The Royal Commission into financial services – the inquiry that was resisted but is now acknowledged as ‘long overdue’ – has been exposing issue after issue in the most important sector of our economy. By my simple reckoning its cost won’t be the estimated $80 million often quoted but more likely will top $500 million after submission preparation, legal advice, management time and organisational drain are factored in for all the various companies, organisations and individuals that have been swept up into its net.

Other than shining a light on major issues ranging from poor practice to corruption, conflict of interest and arguably illegality, what will it achieve in terms of positive reform?

The short answer is very little. Undoubtedly – because media and government are involved – there will be regulation and increased governance. But as anyone who has worked in financial services will tell you, it is already the most overburdened business sector with government regulation, oversight and governance.
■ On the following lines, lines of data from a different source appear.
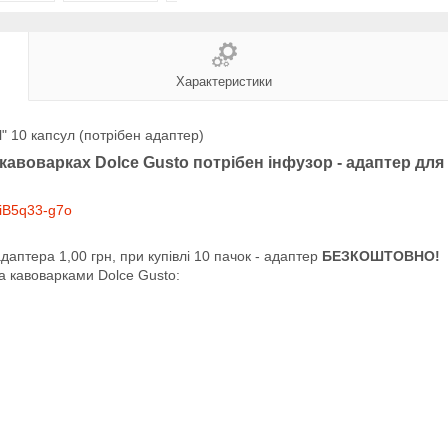
Характеристики
l" 10 капсул (потрібен адаптер)
авоварках Dolce Gusto потрібен інфузор - адаптер для 
niB5q33-g7o
адаптера 1,00 грн, при купівлі 10 пачок - адаптер
БЕЗКОШТОВНО!
а кавоварками Dolce Gusto:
Some would argue that more than forty per cent of the organisational capacity of running a financial services business are consumed with paperwork, risk assessment, governance and legal sign-offs.
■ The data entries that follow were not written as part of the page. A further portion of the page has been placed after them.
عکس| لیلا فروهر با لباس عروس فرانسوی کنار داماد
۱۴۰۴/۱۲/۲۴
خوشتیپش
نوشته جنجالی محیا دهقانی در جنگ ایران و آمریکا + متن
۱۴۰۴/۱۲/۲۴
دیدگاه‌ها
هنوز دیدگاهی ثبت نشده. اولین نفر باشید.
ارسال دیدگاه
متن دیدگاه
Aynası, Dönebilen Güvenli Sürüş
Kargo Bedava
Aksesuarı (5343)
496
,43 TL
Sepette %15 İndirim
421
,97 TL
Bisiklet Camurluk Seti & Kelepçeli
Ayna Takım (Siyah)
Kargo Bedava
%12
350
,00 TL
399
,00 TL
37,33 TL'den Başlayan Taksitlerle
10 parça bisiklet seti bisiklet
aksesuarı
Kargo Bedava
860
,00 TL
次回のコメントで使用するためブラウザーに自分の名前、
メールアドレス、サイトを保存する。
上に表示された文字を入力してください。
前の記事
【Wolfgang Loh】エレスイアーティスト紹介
And yet it clearly does not work as is evidenced by revelation after revelation at the Royal Commission hearings.

There is one simple truth at the heart of these issues that is papered over by the political system. Legislation doesn’t solve problems like these. It just displays evidence of industry and outrage. The fundamental problem in the financial services industry is a cultural one that cannot be changed by rules, regulation and paperwork. Arguably this regime is the very thing that magnified the problem in the first place as it divides businesses into those that seek to wield draconian power applying non-productive compliance face off against the members of the business who are driven to produce results for personal and professional gain.

Financial services businesses today have not only lost a retail culture, they ridicule it. From the most senior leadership down, the very people we turn to in the vain hope of stewardship and care to grow our financial health have become maniacally focussed on sales rather than being the guardians of our money. The model was supposed to be one of them making money by making us money, not selling us stuff and having no linkage to customer outcomes.
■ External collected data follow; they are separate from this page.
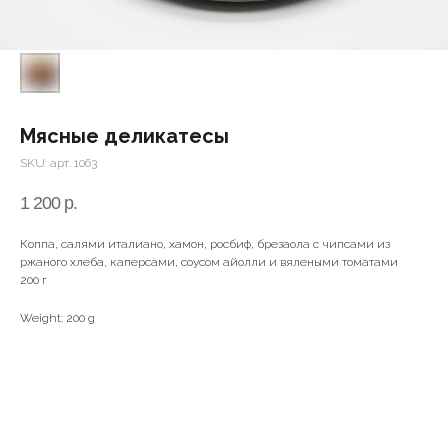
Мясные деликатесы
SKU:
арт. 1063
1 200
р.
Коппа, салями италиано, хамон, росбиф, брезаола с чипсами из
ржаного хлеба, каперсами, соусом айолли и вялеными томатами
200 г
Weight: 200 g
The only way to change this mess is for wholesale cultural change. Change that means: – all stakeholders are valued not just shareholders; customer outcomes become the primary source of income generation; Board composition moves away from being accounting and legal skill biased in favour of customer and industry experience; and employees being hired for customer empathy above all else.

Financial services are the lifeblood of the economy. It must be admired and trusted by all of us for it to fulfil its potential. The quantum of a banks profit is not relevant. But it should generate its profit out of serving its customers interests first and generating its profits from how those customers profit. Just as any retail business should.